Learning-Deep-Learning

Fast-dLLM v2: Efficient Block-Diffusion LLM

January 2026

tl;dr: Adapt AR into a block diffusion model (hybrid model, blockwise AR + intra-block diffusion), and inference intra-block with Fast-dLLM.

Both v1 and v2 enforce left-to-right blockwise AR dependency. But v2 adapts the training of the model and aligns it better with inference (训推一致).

Note that Fast-dLLM v2 is a hybrid model (block diffusion model) and is NOT a Full Diffusion Model.

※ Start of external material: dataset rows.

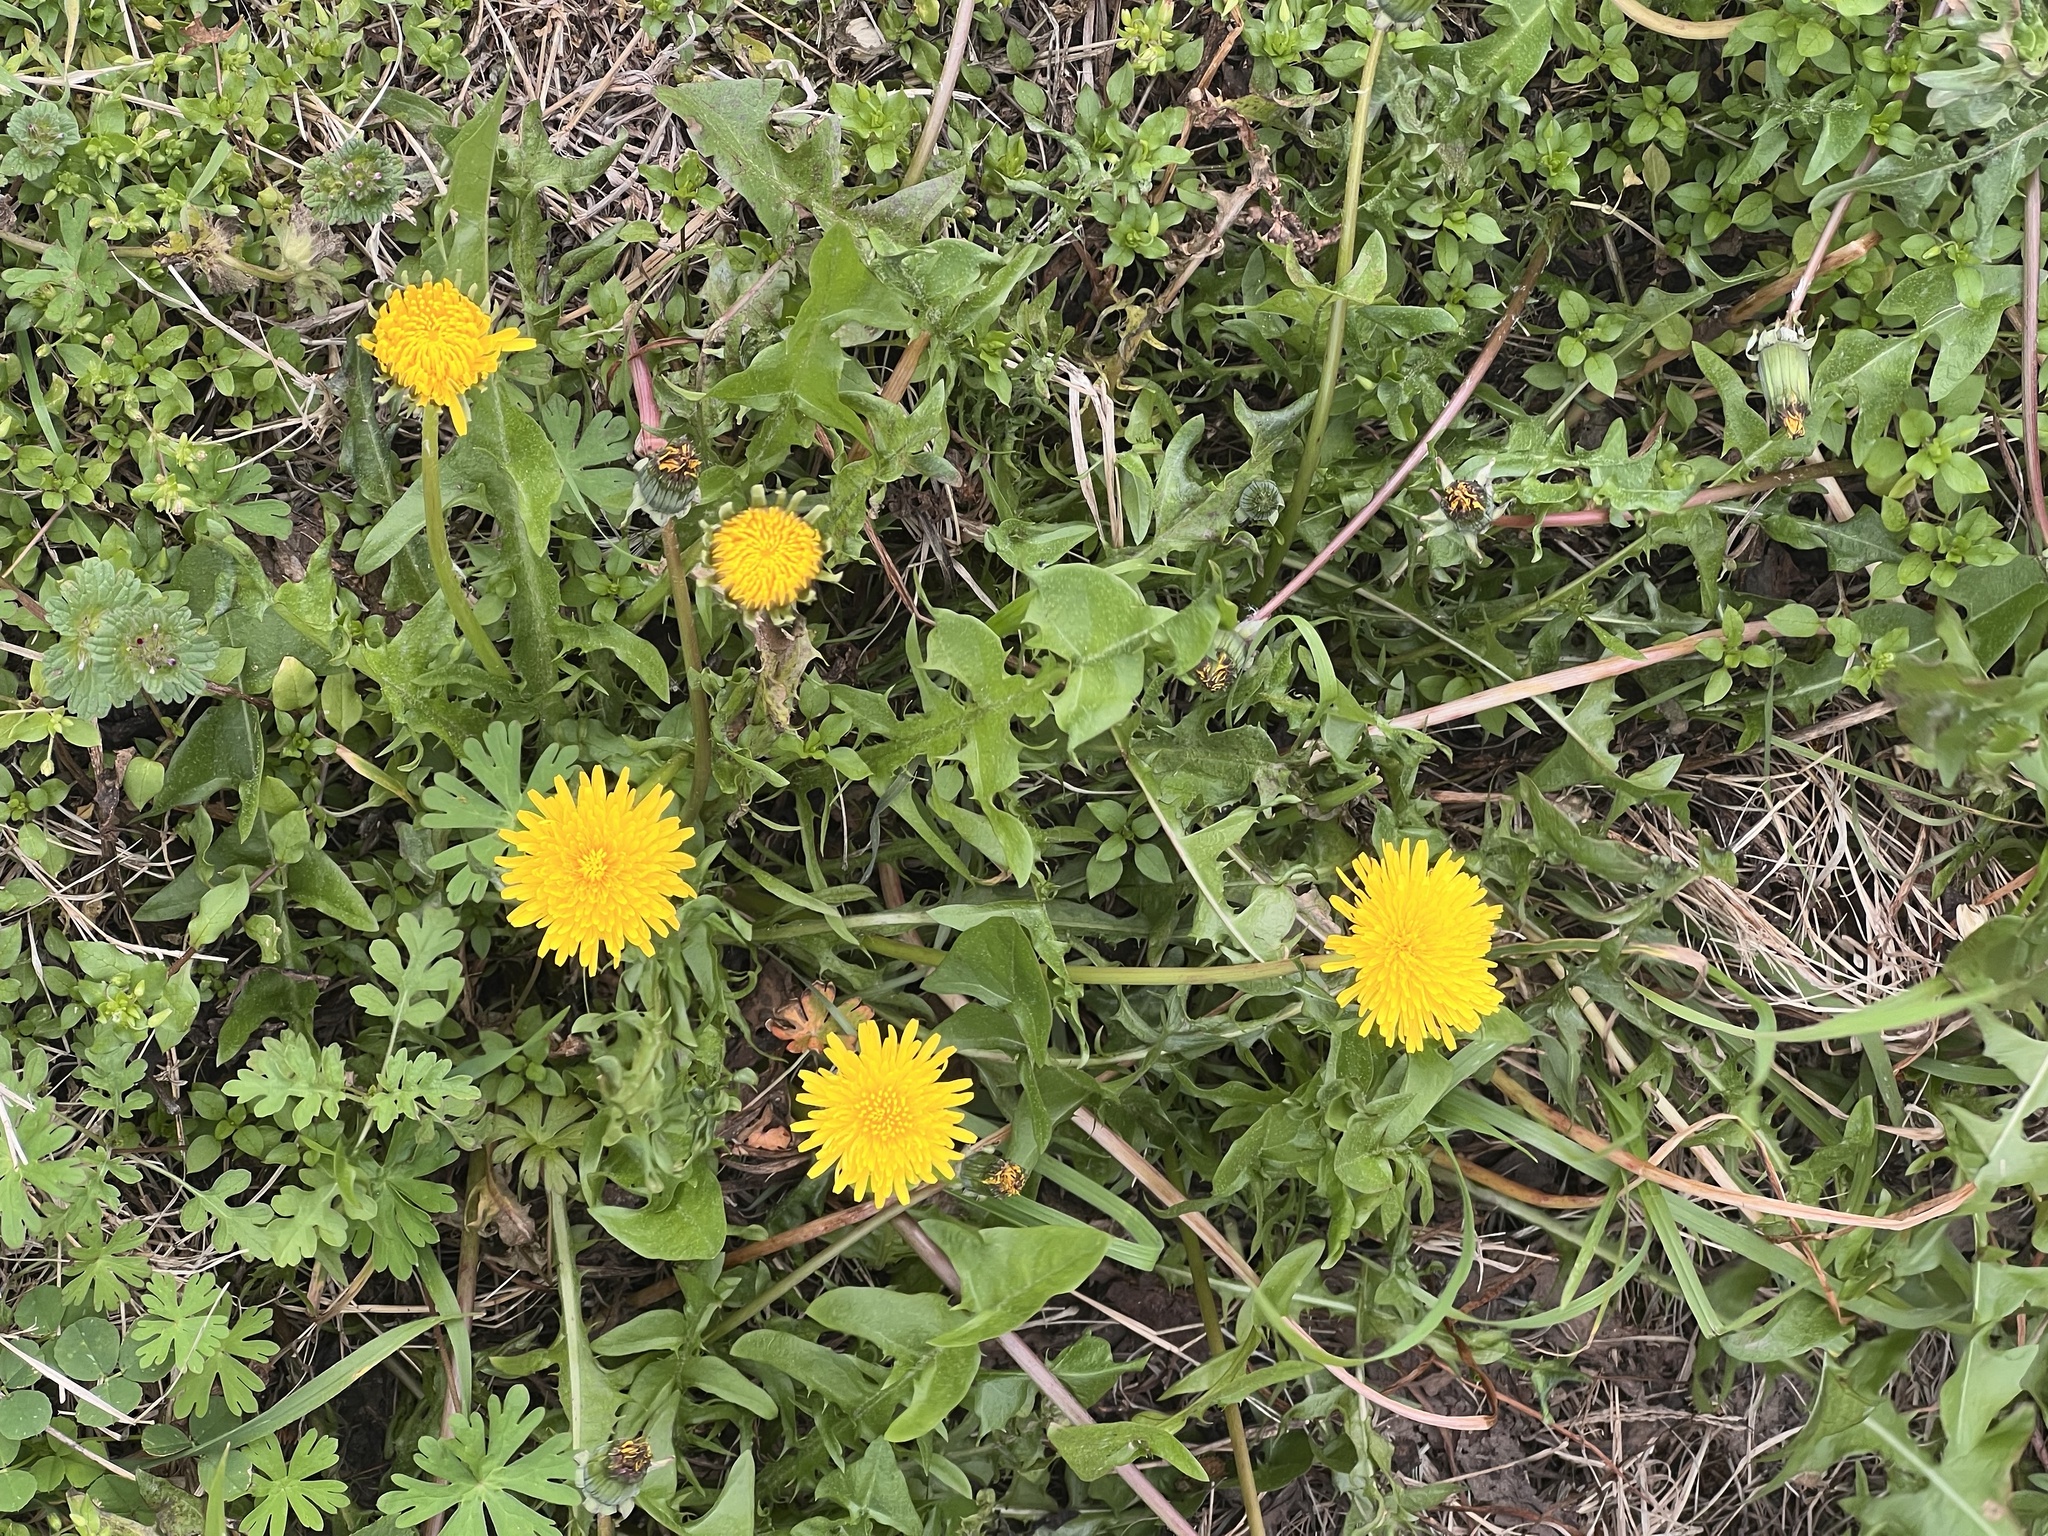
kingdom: Plantae
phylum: Tracheophyta
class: Magnoliopsida
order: Asterales
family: Asteraceae
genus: Taraxacum
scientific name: Taraxacum officinale
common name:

V2 is a lightweight adaptation of an AR to a intra-block diffusion model.
- v2 does not modify the pre-trained AR LLM’s architectur
Specialized attention mask of 2Lx2L size.
- Noised sequence is concatenated with clean sequence and thus the 2L length
- Vectorized training via special pattern.

Whether to refresh for decoded blocks in infernece
- v1 refresh the KV cache of decoded block
- v2 inference does NOT update the kV cash after a block is decoded, as the model is decoding blockwise in an AR way
V2 inference
- Inter-block (from block to block), use standard KV cache.
- Intra-block (within a block), V2 also uses the inference techniques for V1. V2 devides each block into subblocks, and the dualcache happens on the subblock level (v2 subblock == v1 block, smallest unit of diffusion-style unmasking).

DualCache for sub-blocks does NOT include the suffix cache for undecoded blocks beyond the current block being decoded.
- Inter-block: Strict left-to-right AR dependency (no access to future blocks).
- Intra-block: Bidirectional attention (access to all tokens within the current block, including masked/suffix tokens in the same block).